ICAI investigations in Satyam case in final stages
March, 26th 2010
The Indian government Wednesday allayed apprehensions that accounting regulator ICAI was not working speedily against auditors involved in the accounting fraud in erstwhile Satyam Computers, even as the US counterpart has already banned two such auditors.
"The work is in final phase. ICAI is working on it...We should not say they are not working. We are moving forward," India's Corporate Affairs Minister Salman Khurshid told reporters on the sidelines of a Confederation of Indian Industry (CII) function here.
Earlier this month, the US regulator for auditors, Public Company Accounting Oversight Board (PCAOB), had barred Siva Prasad Pulavarthi and Chintapatla Ravindernath - senior executives with PricewaterhouseCoopers' associate Lovelock &
Lewes, the former auditor for Satyam Computers.

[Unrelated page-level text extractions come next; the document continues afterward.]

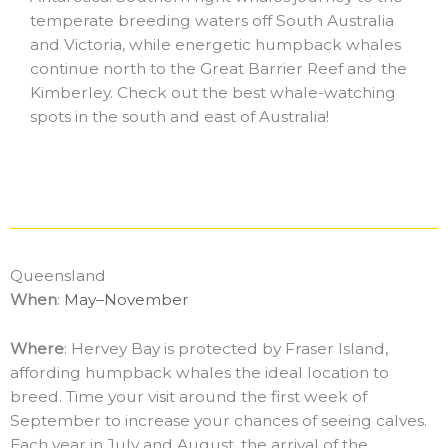
temperate breeding waters off South Australia
and Victoria, while energetic humpback whales
continue north to the Great Barrier Reef and the
Kimberley. Check out the best whale-watching
spots in the south and east of Australia!
Queensland
When
:
May–November
Where
: Hervey Bay is protected by Fraser Island,
affording humpback whales the ideal location to
breed. Time your visit around the first week of
September to increase your chances of seeing calves.
Each year in July and August, the arrival of the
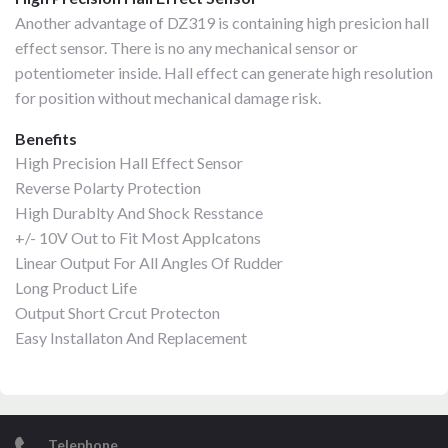
Another advantage of DZ319 is containing high presicion hall
effect sensor. There is no any mechanical sensor or
potentiometer inside. Hall effect can generate high resolution
for position without mechanical damage risk.
Benefits
High Precision Hall Effect Sensor
Reverse Polarty Protection
High Durablty And Shock Resstance
+/- 10V Out to Fit Most Applcatons
Linear Output For All Angles Of Rudder
Long Product Life
Output Short Crcut Protecton
Easy Installaton And Replacement
Telephone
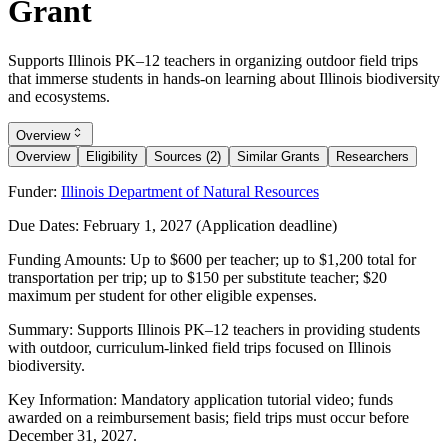
Grant
Supports Illinois PK–12 teachers in organizing outdoor field trips
that immerse students in hands-on learning about Illinois biodiversity
and ecosystems.
Overview
Overview
Eligibility
Sources (2)
Similar Grants
Researchers
Funder:
Illinois Department of Natural Resources
Due Dates:
February 1, 2027
(Application deadline)
Funding Amounts:
Up to $600 per teacher; up to $1,200 total for
transportation per trip; up to $150 per substitute teacher; $20
maximum per student for other eligible expenses.
Summary:
Supports Illinois PK–12 teachers in providing students
with outdoor, curriculum-linked field trips focused on Illinois
biodiversity.
Key Information:
Mandatory application tutorial video; funds
awarded on a reimbursement basis; field trips must occur before
December 31, 2027
.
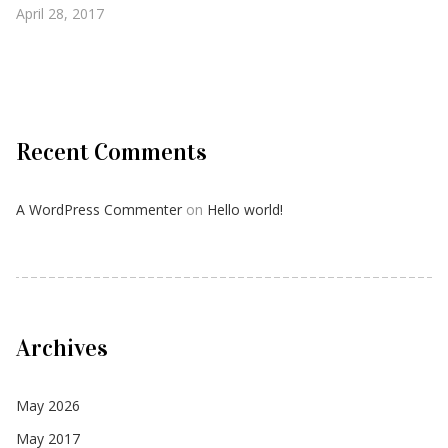
April 28, 2017
Recent Comments
A WordPress Commenter
on
Hello world!
Archives
May 2026
May 2017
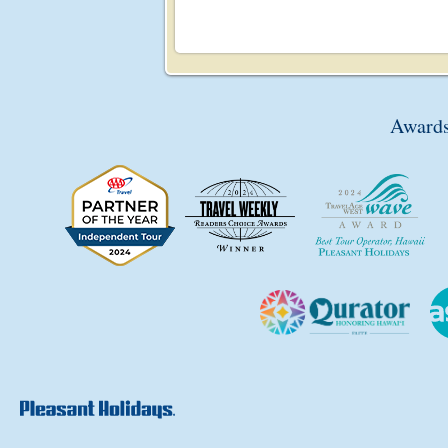
Awards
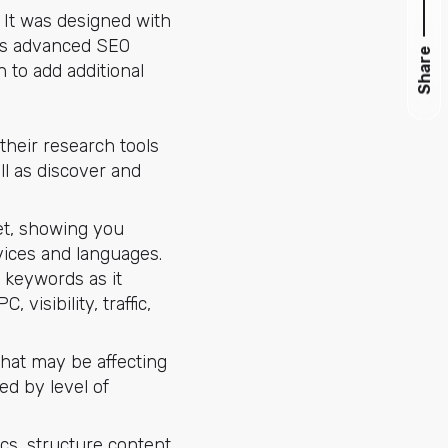
. It was designed with
ures advanced SEO
Share
 to add additional
their research tools
ll as discover and
et, showing you
vices and languages.
d keywords as it
visibility, traffic,
that may be affecting
ed by level of
cs, structure content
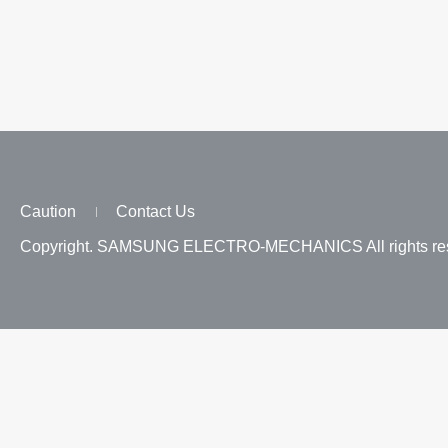
Caution
Contact Us
Copyright. SAMSUNG ELECTRO-MECHANICS All rights res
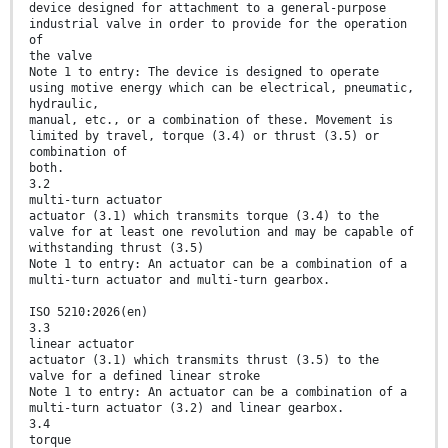
device designed for attachment to a general-purpose
industrial valve in order to provide for the operation
of
the valve
Note 1 to entry: The device is designed to operate
using motive energy which can be electrical, pneumatic,
hydraulic,
manual, etc., or a combination of these. Movement is
limited by travel, torque (3.4) or thrust (3.5) or
combination of
both.
3.2
multi-turn actuator
actuator (3.1) which transmits torque (3.4) to the
valve for at least one revolution and may be capable of
withstanding thrust (3.5)
Note 1 to entry: An actuator can be a combination of a
multi-turn actuator and multi-turn gearbox.
ISO 5210:2026(en)
3.3
linear actuator
actuator (3.1) which transmits thrust (3.5) to the
valve for a defined linear stroke
Note 1 to entry: An actuator can be a combination of a
multi-turn actuator (3.2) and linear gearbox.
3.4
torque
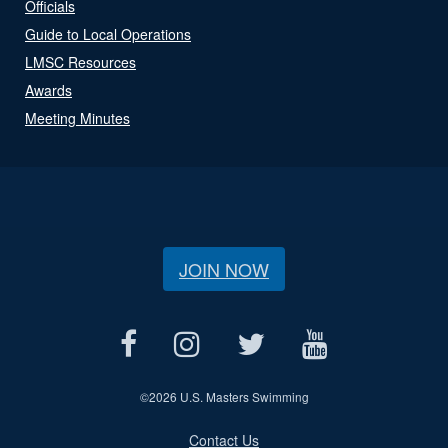
Officials
Guide to Local Operations
LMSC Resources
Awards
Meeting Minutes
JOIN NOW
©
2026 U.S. Masters Swimming
Contact Us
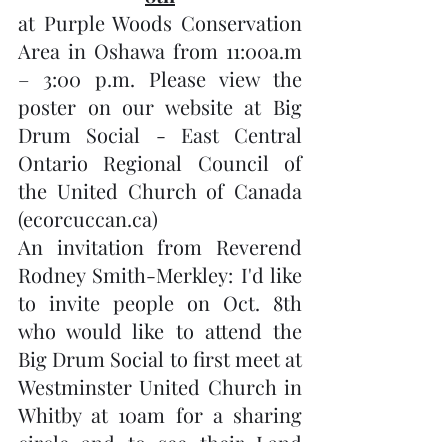
at Purple Woods Conservation 
Area in Oshawa from 11:00a.m 
– 3:00 p.m. Please view the 
poster on our website at Big 
Drum Social - East Central 
Ontario Regional Council of 
the United Church of Canada 
(ecorcuccan.ca) 
An invitation from Reverend 
Rodney Smith-Merkley: I'd like 
to invite people on Oct. 8th 
who would like to attend the 
Big Drum Social to first meet at 
Westminster United Church in 
Whitby at 10am for a sharing 
circle and to see their Land 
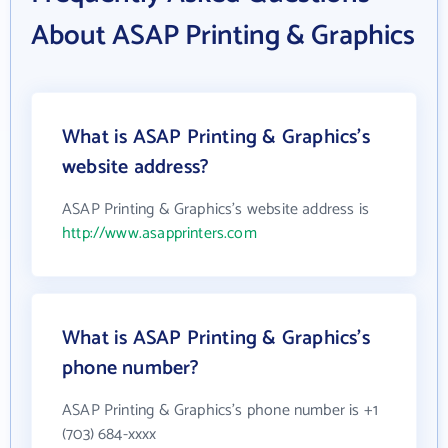
About ASAP Printing & Graphics
What is ASAP Printing & Graphics's
website address?
ASAP Printing & Graphics's website address is
http://www.asapprinters.com
What is ASAP Printing & Graphics's
phone number?
ASAP Printing & Graphics's phone number is +1
(703) 684-xxxx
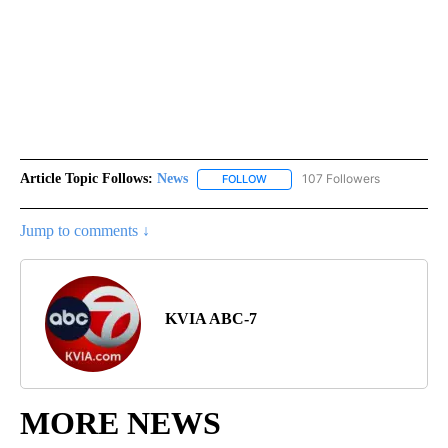
Article Topic Follows:
News
107 Followers
FOLLOW
FOLLOW "NEWS" TO RECEIVE NOT
Jump to comments ↓
KVIA ABC-7
MORE NEWS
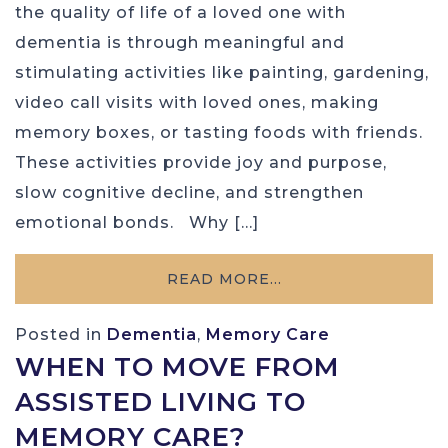
the quality of life of a loved one with
dementia is through meaningful and
stimulating activities like painting, gardening,
video call visits with loved ones, making
memory boxes, or tasting foods with friends.
These activities provide joy and purpose,
slow cognitive decline, and strengthen
emotional bonds. Why […]
READ MORE…
Posted in
Dementia
,
Memory Care
WHEN TO MOVE FROM
ASSISTED LIVING TO
MEMORY CARE?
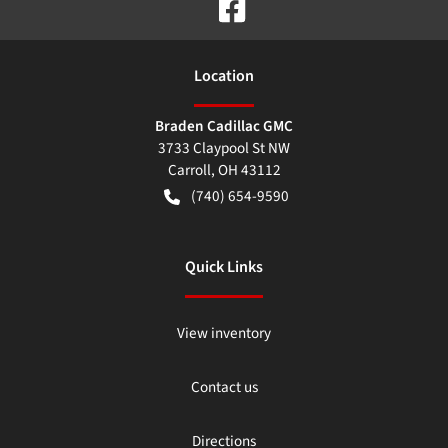
Location
Braden Cadillac GMC
3733 Claypool St NW
Carroll
,
OH
43112
(740) 654-9590
Quick Links
View inventory
Contact us
Directions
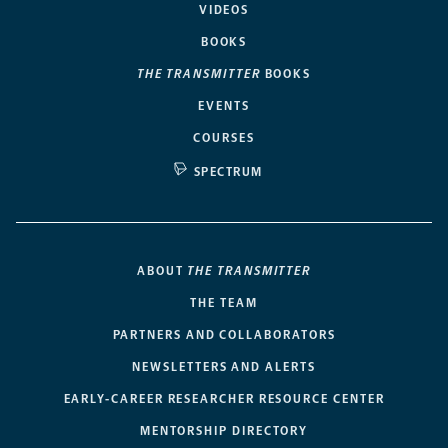
VIDEOS
BOOKS
THE TRANSMITTER
BOOKS
EVENTS
COURSES
SPECTRUM
ABOUT
THE TRANSMITTER
THE TEAM
PARTNERS AND COLLABORATORS
NEWSLETTERS AND ALERTS
EARLY-CAREER RESEARCHER RESOURCE CENTER
MENTORSHIP DIRECTORY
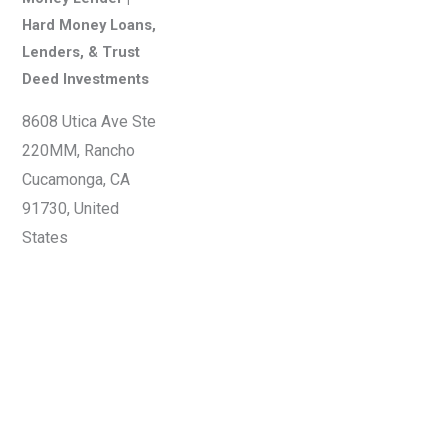
Hard Money Loans,
Lenders, & Trust
Deed Investments
8608 Utica Ave Ste
220MM, Rancho
Cucamonga, CA
91730, United
States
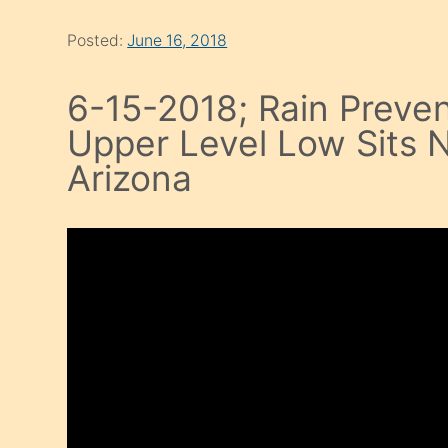
Posted:
June 16, 2018
6-15-2018; Rain Preven
Upper Level Low Sits N
Arizona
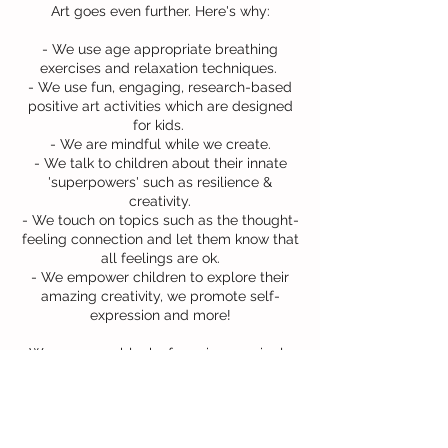
Art goes even further. Here's why:
- We use age appropriate breathing
exercises and relaxation techniques.
- We use fun, engaging, research-based
positive art activities which are designed
for kids.
- We are mindful while we create.
- We talk to children about their innate
'superpowers' such as resilience &
creativity.
- We touch on topics such as the thought-
feeling connection and let them know that
all feelings are ok.
- We empower children to explore their
amazing creativity, we promote self-
expression and more!​
We can run a block of sessions or single
workshops to suit your school's needs.
Contact us for more information!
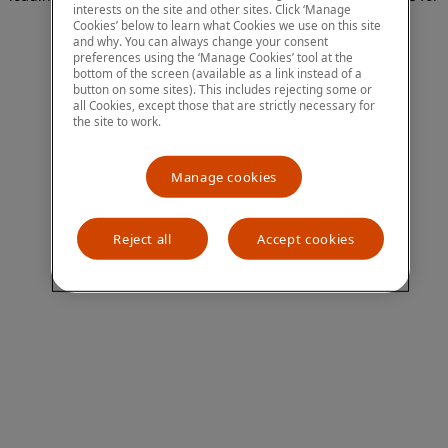
interests on the site and other sites. Click ‘Manage
more information)
.
Cookies’ below to learn what Cookies we use on this site
and why. You can always change your consent
preferences using the ‘Manage Cookies’ tool at the
bottom of the screen (available as a link instead of a
button on some sites). This includes rejecting some or
all Cookies, except those that are strictly necessary for
the site to work.
Manage cookies
Reject all
Accept cookies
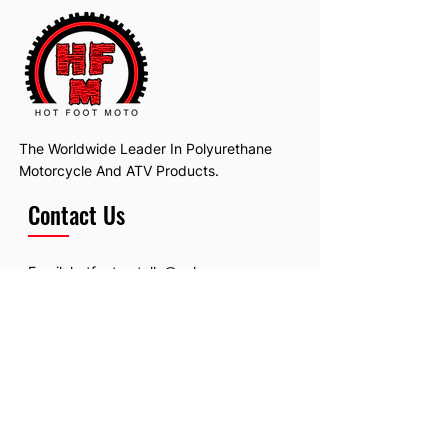
The Worldwide Leader In Polyurethane
Motorcycle And ATV Products.
Contact Us
Email:
hotfootmotollc@yahoo.com
Address: 4481 Hobart Road, Gagetown,
MI, USA
Subscribe To Our Newsletter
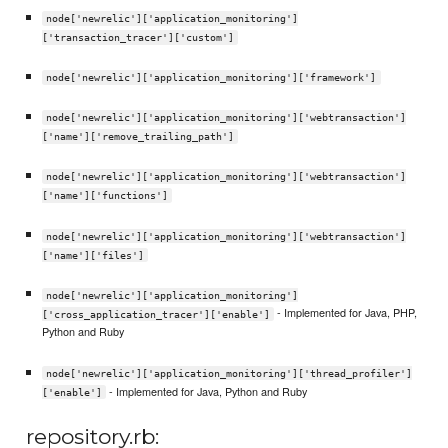
node['newrelic']['application_monitoring']
['transaction_tracer']['custom']
node['newrelic']['application_monitoring']['framework']
node['newrelic']['application_monitoring']['webtransaction']
['name']['remove_trailing_path']
node['newrelic']['application_monitoring']['webtransaction']
['name']['functions']
node['newrelic']['application_monitoring']['webtransaction']
['name']['files']
node['newrelic']['application_monitoring']
- Implemented for Java, PHP,
['cross_application_tracer']['enable']
Python and Ruby
node['newrelic']['application_monitoring']['thread_profiler']
- Implemented for Java, Python and Ruby
['enable']
repository.rb:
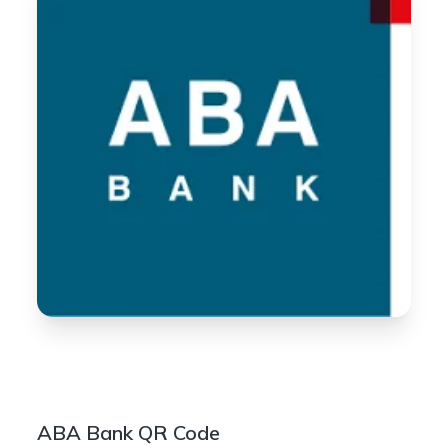
ABA Bank QR Code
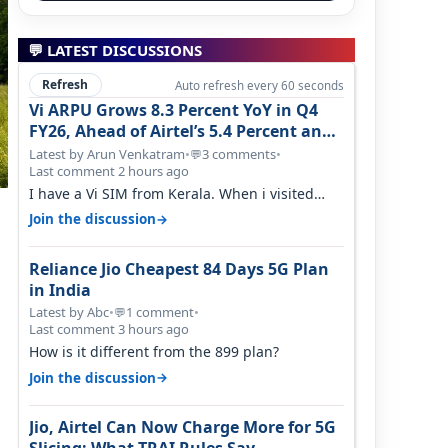
💬 LATEST DISCUSSIONS
Refresh
Auto refresh every 60 seconds
Vi ARPU Grows 8.3 Percent YoY in Q4
FY26, Ahead of Airtel’s 5.4 Percent and
Jio’s 3.3 Percent in Q1 FY27
Latest by Arun Venkatram
•
3 comments
•
💬
Last comment 2 hours ago
I have a Vi SIM from Kerala. When i visited
Kolkata, i found ping is high. When…
→
Join the discussion
Reliance Jio Cheapest 84 Days 5G Plan
in India
Latest by Abc
•
1 comment
•
💬
Last comment 3 hours ago
How is it different from the 899 plan?
→
Join the discussion
Jio, Airtel Can Now Charge More for 5G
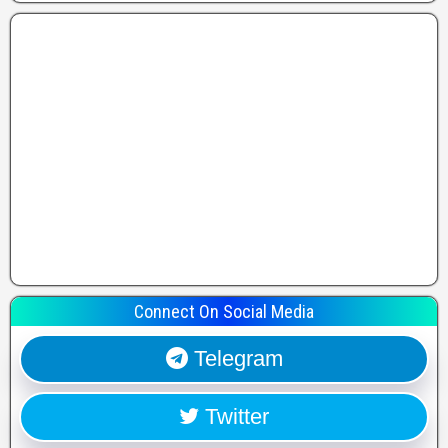
Connect On Social Media
Telegram
Twitter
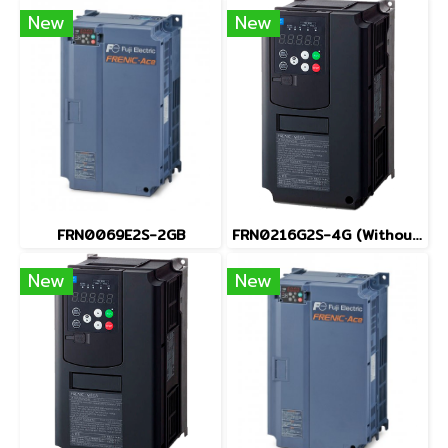
New
New
FRN0069E2S-2GB
FRN0216G2S-4G (Without Keypad)
New
New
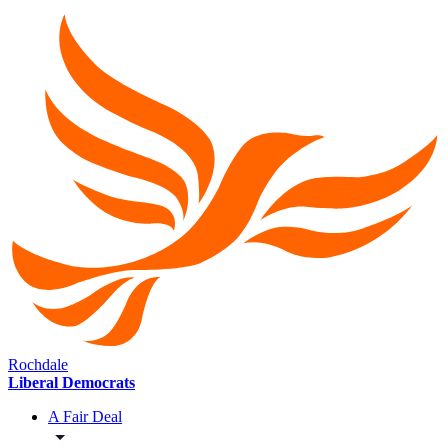
Rochdale
Liberal Democrats
A Fair Deal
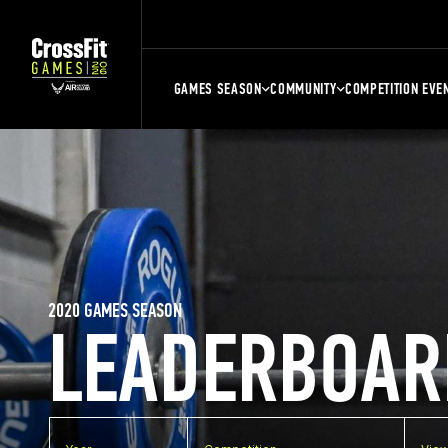
GAMES SEASON
COMMUNITY
COMPETITION EVE
2020 GAMES SEASON
LEADERBOAR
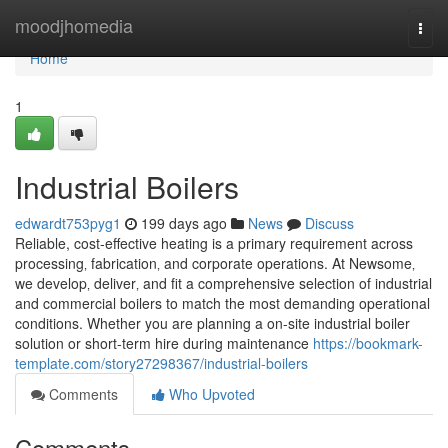
Home
moodjhomedia
Togg
navi
Home
1
Industrial Boilers
edwardt753pyg1
199 days ago
News
Discuss
Reliable, cost-effective heating is a primary requirement across
processing‚ fabrication‚ and corporate operations. At Newsome‚
we develop‚ deliver‚ and fit a comprehensive selection of industrial
and commercial boilers to match the most demanding operational
conditions. Whether you are planning a on-site industrial boiler
solution or short-term hire during maintenance
https://bookmark-
template.com/story27298367/industrial-boilers
Comments
Who Upvoted
Comments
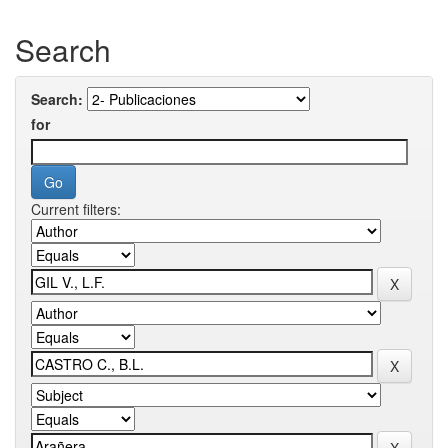
Search
Search:
for
Current filters:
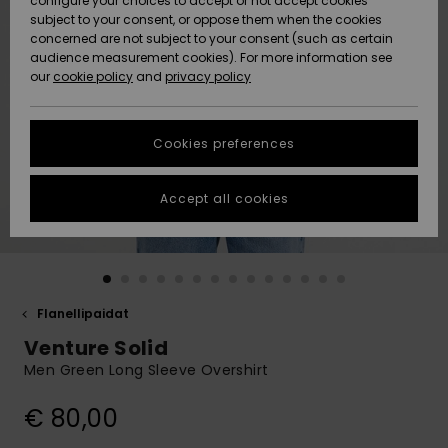
configure your choices to accept or not accept cookies
Snow
Lumi
Community
subject to your consent, or oppose them when the cookies
Data Protection
concerned are not subject to your consent (such as certain
HELP &
audience measurement cookies). For more information see
CONTACT
our
cookie policy
and
privacy policy
Uutuudet
Uutuudet
Size Chart
SUSTAINABILITY
Cookies preferences
Suosikit
Suosikit
Start a
conversation
STORELOCATOR
to get the
Accept all cookies
fastest answer
GIFTCARDS
to your
question.
WISHLIST
Start a
conversation
Flanellipaidat
Find answers
Venture Solid
to the most
common
Men Green Long Sleeve Overshirt
questions and
access our
€ 80,00
contact form.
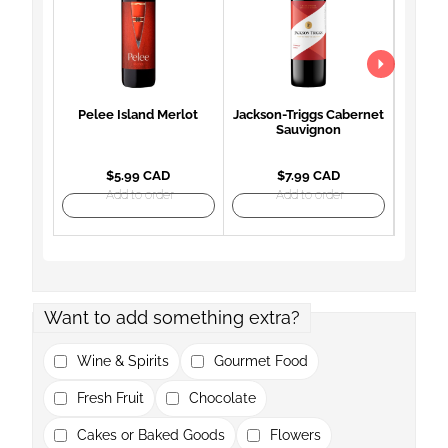
Pelee Island Merlot
Jackson-Triggs Cabernet
Woodb
Sauvignon
Mon
$5.99 CAD
$7.99 CAD
Add to order
Add to order
Want to add something extra?
Wine & Spirits
Gourmet Food
Fresh Fruit
Chocolate
Cakes or Baked Goods
Flowers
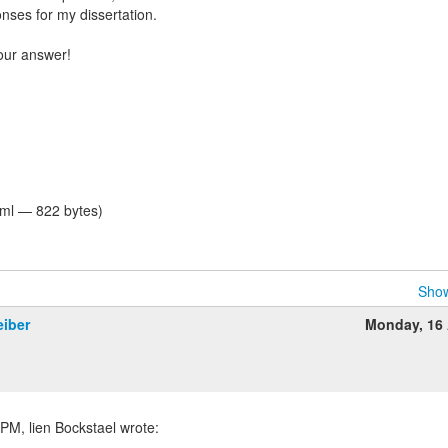
nses for my dissertation.
your answer!
tml — 822 bytes)
Show
eiber
Monday, 16 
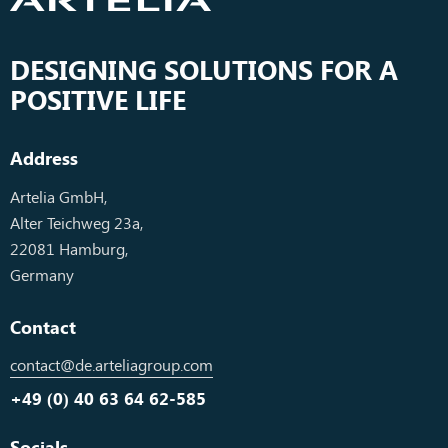
DESIGNING SOLUTIONS FOR A
POSITIVE LIFE
Address
Artelia GmbH,
Alter Teichweg 23a,
22081 Hamburg,
Germany
Contact
contact@de.arteliagroup.com
+49 (0) 40 63 64 62-585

However, the Indian accounting regulator, Institute of Chartered Accountants of India (ICAI), is yet to complete its disciplinary committee hearings against two PriceWaterhouse
auditors involved in Satyam accounting -- S Gopalakrishnan and Srinivas Talluri--who were imprisoned and recently were granted bail.
Khurshid said, "We must keep in mind those two people were imprisoned... We will move forward very quickly... There is no reason to worry on what needs to be done."
The Minister said ICAI is awaiting certain documents, which could not be furnished earlier as the two auditors were in jail.
Siva Prasad Pulavarthi and Chintapatla Ravindernath were senior executives with PricewaterhouseCoopers' associate Lovelock & Lewes, the former auditor for Satyam Computers.
LoveLock had undertaken the auditing of Satyam's account for four years between 2004-05 and 2007-08.
Market regulator Securities and Exchange Board of India is also investigating auditors' role among other things in Satyam fraud.
Khurshid said,"I think you can be assured that SEBI will do the best... no timeline, but we are just trying to do the things that need to be done..."
Over Rs 7,000 crore Satyam fraud came into light in January, 2009, when the then Chairman Ramalinga Raju had confessed to overstating the accounts in the balancesheet.